Bank of America (BAC) is paying $250 million after regulators concluded the giant lender “double-dipped” on overdraft fees and opened accounts for customers without their consent.
Harmed consumers will get $100 million and another $150 million will go to the Consumer Financial Protection Bureau (CFPB) and the Comptroller of the Currency (OCC).
The nation’s-largest bank once charged consumers a $35 fee when they authorized a transaction from their accounts that lacked sufficient funds. The CFPB said Bank of America “double-dipped” by charging consumers a fee each time those transactions were re-attempted by merchants.
For multiple years starting in September 2018, it made hundreds of millions of dollars in such fees. The OCC also called out Bank of America for the same double-dipping practice.

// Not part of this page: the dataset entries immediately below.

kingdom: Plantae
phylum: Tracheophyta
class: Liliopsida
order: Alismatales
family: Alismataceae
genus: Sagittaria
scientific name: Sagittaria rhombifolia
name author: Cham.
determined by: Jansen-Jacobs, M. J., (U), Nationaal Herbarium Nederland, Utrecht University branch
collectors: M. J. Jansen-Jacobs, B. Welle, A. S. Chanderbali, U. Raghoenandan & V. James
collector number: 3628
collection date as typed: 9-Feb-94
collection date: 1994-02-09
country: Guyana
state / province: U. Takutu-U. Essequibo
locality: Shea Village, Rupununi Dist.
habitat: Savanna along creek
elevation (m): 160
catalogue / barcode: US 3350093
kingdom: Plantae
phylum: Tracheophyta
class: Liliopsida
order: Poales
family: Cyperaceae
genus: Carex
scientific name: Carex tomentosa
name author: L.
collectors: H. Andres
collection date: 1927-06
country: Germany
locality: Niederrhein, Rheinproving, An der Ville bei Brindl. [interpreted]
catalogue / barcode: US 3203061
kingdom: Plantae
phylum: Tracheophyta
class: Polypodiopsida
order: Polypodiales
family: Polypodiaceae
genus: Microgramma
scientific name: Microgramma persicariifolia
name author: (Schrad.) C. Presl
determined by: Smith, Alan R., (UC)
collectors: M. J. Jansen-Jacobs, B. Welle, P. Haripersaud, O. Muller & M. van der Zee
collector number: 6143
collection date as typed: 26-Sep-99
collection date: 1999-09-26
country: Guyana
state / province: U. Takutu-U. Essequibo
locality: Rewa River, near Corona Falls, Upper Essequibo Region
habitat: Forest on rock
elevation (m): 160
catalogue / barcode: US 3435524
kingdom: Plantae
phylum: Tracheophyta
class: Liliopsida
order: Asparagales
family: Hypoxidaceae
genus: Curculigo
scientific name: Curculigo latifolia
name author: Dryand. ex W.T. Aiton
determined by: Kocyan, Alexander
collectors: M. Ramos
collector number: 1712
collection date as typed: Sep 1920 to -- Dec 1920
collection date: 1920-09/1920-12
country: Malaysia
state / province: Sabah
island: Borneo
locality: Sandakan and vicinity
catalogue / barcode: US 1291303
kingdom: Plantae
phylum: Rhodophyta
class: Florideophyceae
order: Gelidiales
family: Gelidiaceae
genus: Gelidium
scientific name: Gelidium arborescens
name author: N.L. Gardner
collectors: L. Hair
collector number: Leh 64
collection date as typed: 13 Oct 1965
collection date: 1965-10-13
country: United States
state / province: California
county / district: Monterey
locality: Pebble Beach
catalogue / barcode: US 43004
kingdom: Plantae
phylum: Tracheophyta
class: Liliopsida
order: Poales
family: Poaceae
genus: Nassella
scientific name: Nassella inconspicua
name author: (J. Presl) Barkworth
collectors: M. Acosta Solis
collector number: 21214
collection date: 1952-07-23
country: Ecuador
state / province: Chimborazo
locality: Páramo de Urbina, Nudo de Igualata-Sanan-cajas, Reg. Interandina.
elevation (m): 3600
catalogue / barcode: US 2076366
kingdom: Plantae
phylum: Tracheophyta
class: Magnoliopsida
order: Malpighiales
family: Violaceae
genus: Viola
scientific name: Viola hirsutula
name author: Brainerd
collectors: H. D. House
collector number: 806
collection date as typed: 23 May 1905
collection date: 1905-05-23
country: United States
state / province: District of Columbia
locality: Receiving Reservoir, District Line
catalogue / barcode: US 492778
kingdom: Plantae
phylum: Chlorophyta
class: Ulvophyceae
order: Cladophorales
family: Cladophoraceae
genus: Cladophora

“Consumers could not reasonably understand that they could be assessed a new $35 fee each time,” the CFPB said in its order. Even when consumers did understand they were charged for each new transaction, “they still could not reasonably avoid them or otherwise protect their interest,” the regulator added.
Beginning in January of last year, Bank of America said it eliminated all non-sufficient fund fees.
“As a result of these industry leading changes, revenue from these fees has dropped more than 90 percent,” a Bank of America spokesman said.
The CFPB said the bank also withheld credit card rewards and opened accounts for customers without their consent since 2012.
The bank is paying a $30 million fee for “opening unauthorized consumer financial accounts and its misleading statements regarding certain credit cards rewards,” according to another CFPB order filed Tuesday.
From at least 2012, the bank’s employees illegally applied for and enrolled consumers in credit card accounts without their knowledge, the regulator said.
The CFPB also found the lender advertised credit card rewards on its website and later denied bonuses to consumers who applied over the phone or in person.